The fact that a newborn baby has undergone cooling is a very relevant factor in the analysis of whether there may have been a preventable injury. This article explains why. I will start with an explanation of the medicine and why some newborn babies are cooled. I will then explain how all of that ties into legal issues and why consulting with a lawyer makes sense.
When a lawyer is consulted about a birth injury, the lawyer will begin the analysis by determining a few critical elements: what caused the injury and when did the brain injury occur. How do these questions relate to cooling?

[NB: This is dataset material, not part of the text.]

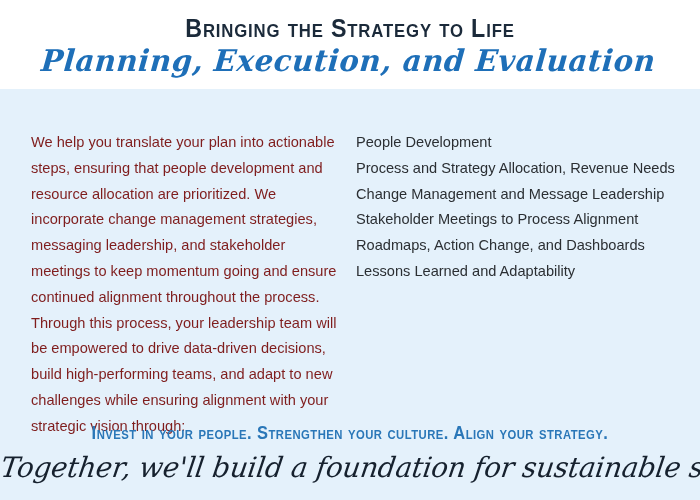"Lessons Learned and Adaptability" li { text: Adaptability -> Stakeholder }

What Caused the Brain injury?
During labour and delivery, a fetus may experience oxygen deprivation due to lack of blood flow and/or reduced oxygen reserves. For example, oxygen deprivation can be caused by compression of the umbilical cord or by frequent uterine contractions without an adequate rest period in between. If the oxygen deprivation lasts long enough or if the fetus does not have a chance to recover in between contractions, the fetus will begin to decompensate and is at risk of suffering a permanent brain injury. The longer the exposure to oxygen deprivation, the more severe the injury.
This oxygen deprivation at or around delivery can injure the baby’s brain cells. This is the primary insult. As time passes, the injured brain cells begin to swell. The swelling of the injured cells can cause injury to other cells. This is the secondary injury which occurs hours after the primary insult.
Cooling reduces the swelling of the injured brain cells which reduces the secondary injury. A baby will only receive cooling if there is clear evidence to conclude the baby has suffered oxygen deprivation.
When Did The Brain Injury Occur?
As noted above, the cooling must occur prior to the swelling of the injured brain cells. This means that cooling should begin within about six hours of birth. Therefore, if the neonatologist orders cooling, he/she must have had enough evidence that the insult due to oxygen deprivation must have happened within the last six hours prior to cooling (ie. during the labour and delivery period).
Why Does This Matter?
It has been known for decades that a baby can suffer from injury due to oxygen deprivation at birth. The very foundation for monitoring during labour is to identify those fetuses who are not tolerating the stress of labour so as to allow the obstetrician to intervene before brain injury occurs. If your lawyer knows that the medical consensus was that he/she may have suffered a brain injury from oxygen deprivation (the what), at the time of labour and delivery (the when), it thus becomes a much simpler process of determining whether the monitoring was appropriate.